(Transcribed page contents)
━━━━━━

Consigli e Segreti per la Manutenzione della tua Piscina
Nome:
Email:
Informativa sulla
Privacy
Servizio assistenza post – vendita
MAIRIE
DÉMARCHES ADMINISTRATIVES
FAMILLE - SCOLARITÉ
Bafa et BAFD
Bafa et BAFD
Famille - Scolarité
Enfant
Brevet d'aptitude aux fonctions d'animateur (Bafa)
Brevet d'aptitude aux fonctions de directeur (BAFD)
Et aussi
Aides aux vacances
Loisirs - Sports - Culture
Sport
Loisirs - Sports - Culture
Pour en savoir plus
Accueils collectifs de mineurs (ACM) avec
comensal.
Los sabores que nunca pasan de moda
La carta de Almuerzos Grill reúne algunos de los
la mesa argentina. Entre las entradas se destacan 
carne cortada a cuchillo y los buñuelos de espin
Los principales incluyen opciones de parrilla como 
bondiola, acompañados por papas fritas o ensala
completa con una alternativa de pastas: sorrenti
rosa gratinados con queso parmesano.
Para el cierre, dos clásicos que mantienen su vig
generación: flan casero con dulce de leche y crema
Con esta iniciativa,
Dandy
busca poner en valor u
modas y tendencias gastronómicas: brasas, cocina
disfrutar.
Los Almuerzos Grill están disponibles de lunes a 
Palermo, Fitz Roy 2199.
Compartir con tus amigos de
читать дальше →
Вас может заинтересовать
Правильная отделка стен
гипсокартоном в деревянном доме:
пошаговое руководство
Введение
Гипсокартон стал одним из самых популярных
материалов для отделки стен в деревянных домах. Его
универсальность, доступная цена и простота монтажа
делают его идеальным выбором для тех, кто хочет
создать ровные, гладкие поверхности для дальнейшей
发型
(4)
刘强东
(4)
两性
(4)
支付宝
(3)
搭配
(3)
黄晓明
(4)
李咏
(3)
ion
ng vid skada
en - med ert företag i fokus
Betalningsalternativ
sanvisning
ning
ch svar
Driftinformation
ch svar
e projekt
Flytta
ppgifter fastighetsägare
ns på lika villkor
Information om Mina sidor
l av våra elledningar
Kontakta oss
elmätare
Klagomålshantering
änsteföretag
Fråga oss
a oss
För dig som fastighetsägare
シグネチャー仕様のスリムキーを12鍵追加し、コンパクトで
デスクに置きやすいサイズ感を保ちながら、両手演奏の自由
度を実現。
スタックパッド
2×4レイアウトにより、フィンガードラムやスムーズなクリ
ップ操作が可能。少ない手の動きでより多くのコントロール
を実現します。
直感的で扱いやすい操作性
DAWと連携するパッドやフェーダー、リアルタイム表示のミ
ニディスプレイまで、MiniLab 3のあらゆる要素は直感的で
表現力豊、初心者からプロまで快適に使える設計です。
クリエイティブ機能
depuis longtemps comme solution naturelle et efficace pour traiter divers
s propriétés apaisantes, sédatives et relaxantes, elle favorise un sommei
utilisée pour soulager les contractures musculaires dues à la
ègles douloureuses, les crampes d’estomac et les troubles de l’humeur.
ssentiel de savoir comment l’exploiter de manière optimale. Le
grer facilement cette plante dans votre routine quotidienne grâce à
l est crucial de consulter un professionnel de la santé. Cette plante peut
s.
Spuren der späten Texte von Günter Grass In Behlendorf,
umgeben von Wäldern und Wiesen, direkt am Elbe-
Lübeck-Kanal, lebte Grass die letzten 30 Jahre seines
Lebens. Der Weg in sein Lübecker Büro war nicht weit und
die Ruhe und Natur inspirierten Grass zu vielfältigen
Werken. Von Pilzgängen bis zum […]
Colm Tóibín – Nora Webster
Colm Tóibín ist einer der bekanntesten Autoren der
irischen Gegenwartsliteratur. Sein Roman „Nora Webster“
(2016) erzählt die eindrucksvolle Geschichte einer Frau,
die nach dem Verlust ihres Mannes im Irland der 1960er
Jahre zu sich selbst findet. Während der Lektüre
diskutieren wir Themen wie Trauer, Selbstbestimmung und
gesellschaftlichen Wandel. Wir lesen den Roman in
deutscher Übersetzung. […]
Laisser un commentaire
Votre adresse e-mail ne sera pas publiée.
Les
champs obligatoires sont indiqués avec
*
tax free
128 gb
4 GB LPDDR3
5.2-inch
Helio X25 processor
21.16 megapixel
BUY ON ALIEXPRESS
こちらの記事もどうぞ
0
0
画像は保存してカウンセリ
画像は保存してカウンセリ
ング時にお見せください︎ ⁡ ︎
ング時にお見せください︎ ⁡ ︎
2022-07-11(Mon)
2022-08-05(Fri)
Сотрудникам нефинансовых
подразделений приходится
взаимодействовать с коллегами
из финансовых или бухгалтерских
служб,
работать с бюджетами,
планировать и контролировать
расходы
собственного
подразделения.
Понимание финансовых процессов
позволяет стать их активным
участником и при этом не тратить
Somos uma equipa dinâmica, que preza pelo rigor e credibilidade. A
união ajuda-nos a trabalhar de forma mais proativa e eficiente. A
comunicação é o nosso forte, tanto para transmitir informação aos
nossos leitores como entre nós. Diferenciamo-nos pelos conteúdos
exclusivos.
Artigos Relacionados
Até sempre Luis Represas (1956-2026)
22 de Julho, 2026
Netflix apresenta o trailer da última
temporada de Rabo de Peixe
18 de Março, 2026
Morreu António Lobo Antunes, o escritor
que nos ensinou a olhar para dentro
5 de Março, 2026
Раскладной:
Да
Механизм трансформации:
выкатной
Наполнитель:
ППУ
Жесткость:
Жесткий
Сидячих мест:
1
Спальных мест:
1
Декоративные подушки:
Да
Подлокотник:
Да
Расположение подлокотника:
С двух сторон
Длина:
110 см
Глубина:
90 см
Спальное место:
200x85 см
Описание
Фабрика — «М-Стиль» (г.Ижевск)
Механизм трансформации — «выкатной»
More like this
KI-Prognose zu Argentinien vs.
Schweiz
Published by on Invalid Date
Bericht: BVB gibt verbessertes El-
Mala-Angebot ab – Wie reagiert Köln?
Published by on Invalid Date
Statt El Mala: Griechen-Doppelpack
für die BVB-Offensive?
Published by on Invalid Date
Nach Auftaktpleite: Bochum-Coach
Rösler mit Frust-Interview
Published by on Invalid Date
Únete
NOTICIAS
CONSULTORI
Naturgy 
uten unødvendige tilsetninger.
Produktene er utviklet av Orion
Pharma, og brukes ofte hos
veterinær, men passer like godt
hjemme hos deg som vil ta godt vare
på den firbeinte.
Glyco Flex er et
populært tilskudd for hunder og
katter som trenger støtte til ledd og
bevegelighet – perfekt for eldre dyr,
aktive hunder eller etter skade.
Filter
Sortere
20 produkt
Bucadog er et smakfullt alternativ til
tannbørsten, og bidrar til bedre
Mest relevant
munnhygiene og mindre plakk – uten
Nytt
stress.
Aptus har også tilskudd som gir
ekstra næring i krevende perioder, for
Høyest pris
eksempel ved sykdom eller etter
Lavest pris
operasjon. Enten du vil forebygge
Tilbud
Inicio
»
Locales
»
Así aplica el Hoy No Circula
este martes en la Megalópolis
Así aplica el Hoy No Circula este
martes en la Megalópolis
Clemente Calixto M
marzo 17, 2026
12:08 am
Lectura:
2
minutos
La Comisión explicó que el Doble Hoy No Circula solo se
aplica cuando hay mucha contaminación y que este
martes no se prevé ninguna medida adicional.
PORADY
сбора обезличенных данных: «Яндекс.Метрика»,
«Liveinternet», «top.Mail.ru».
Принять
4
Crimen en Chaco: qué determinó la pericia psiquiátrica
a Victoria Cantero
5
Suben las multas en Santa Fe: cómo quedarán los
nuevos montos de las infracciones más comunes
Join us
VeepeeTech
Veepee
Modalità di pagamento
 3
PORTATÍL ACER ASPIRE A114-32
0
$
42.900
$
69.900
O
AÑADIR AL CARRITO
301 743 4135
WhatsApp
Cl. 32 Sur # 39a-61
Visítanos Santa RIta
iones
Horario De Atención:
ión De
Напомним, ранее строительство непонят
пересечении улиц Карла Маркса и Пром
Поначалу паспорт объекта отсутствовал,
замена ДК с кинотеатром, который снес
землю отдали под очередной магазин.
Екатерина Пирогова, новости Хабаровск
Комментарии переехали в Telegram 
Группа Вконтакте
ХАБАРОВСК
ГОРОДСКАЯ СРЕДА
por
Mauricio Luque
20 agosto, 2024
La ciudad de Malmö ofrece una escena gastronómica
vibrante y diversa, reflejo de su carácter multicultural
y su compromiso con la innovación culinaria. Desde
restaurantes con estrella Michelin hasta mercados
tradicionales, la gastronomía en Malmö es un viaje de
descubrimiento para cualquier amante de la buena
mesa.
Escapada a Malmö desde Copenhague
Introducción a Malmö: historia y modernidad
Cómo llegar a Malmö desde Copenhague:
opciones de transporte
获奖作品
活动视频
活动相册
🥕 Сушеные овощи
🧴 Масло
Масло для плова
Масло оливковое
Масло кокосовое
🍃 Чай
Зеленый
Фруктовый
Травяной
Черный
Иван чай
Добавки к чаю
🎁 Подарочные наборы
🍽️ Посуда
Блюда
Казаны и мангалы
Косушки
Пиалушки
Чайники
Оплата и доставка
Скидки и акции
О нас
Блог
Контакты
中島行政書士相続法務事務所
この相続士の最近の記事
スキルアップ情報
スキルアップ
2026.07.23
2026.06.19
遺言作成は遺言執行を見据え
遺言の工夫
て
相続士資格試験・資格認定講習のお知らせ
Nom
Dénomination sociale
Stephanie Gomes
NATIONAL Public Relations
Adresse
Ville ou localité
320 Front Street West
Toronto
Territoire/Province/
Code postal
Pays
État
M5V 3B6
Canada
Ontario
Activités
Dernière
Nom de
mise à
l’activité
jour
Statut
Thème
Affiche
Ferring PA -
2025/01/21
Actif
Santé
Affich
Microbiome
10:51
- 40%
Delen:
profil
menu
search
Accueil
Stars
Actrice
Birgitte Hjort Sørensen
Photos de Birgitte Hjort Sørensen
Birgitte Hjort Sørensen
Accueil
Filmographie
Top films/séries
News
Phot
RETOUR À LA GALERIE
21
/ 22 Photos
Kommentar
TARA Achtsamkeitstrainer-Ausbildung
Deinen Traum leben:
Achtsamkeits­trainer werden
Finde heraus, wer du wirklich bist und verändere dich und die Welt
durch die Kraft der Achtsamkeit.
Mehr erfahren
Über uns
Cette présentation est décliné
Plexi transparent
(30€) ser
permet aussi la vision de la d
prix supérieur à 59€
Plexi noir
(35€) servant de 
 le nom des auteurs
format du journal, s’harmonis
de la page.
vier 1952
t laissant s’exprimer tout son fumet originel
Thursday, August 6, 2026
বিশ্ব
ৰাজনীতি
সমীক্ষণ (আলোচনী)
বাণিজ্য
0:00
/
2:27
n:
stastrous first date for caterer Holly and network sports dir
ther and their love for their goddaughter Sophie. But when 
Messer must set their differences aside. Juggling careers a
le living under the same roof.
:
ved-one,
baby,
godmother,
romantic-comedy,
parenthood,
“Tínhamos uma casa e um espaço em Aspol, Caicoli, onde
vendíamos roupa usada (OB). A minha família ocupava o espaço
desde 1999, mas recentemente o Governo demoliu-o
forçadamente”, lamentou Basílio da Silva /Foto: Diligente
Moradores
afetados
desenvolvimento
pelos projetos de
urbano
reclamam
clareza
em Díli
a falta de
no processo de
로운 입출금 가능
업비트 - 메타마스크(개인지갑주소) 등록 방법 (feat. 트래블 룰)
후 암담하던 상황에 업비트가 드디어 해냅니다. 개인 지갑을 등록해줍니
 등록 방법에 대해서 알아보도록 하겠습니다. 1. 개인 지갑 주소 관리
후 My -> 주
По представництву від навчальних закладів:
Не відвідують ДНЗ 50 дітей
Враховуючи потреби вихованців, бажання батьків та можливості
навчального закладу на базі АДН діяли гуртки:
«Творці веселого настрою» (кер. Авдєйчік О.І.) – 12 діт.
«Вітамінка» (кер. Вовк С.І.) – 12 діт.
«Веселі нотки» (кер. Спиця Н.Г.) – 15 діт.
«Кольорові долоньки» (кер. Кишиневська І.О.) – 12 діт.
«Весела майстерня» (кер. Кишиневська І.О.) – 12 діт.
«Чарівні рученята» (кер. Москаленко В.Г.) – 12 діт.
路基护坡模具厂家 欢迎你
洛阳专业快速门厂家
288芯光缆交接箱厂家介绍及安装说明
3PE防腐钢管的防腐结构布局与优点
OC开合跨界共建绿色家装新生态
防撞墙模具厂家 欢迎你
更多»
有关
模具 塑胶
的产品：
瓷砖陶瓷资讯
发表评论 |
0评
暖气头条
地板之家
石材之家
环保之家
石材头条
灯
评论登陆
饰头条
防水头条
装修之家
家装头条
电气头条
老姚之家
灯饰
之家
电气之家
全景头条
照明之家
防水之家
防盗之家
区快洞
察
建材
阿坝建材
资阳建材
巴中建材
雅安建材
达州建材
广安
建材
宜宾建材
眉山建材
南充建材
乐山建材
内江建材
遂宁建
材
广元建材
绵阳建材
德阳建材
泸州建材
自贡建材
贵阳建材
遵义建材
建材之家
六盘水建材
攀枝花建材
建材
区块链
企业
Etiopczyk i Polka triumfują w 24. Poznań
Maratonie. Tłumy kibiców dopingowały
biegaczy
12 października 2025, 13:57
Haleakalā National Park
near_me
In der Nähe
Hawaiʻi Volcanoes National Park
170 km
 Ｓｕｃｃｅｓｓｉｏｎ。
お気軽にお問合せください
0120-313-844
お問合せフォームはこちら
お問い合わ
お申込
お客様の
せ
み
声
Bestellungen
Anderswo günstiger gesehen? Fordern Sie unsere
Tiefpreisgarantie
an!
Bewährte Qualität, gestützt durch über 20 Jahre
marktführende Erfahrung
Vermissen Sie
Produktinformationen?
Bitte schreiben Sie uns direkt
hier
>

━━━━━━

# Exercise:
Beginning at the line above that contains "Hawaiʻi Volcanoes National Park", return each line exactly through the line that contains "Produktinformationen?", and no others.

# Response below:
Hawaiʻi Volcanoes National Park
170 km
 Ｓｕｃｃｅｓｓｉｏｎ。
お気軽にお問合せください
0120-313-844
お問合せフォームはこちら
お問い合わ
お申込
お客様の
せ
み
声
Bestellungen
Anderswo günstiger gesehen? Fordern Sie unsere
Tiefpreisgarantie
an!
Bewährte Qualität, gestützt durch über 20 Jahre
marktführende Erfahrung
Vermissen Sie
Produktinformationen?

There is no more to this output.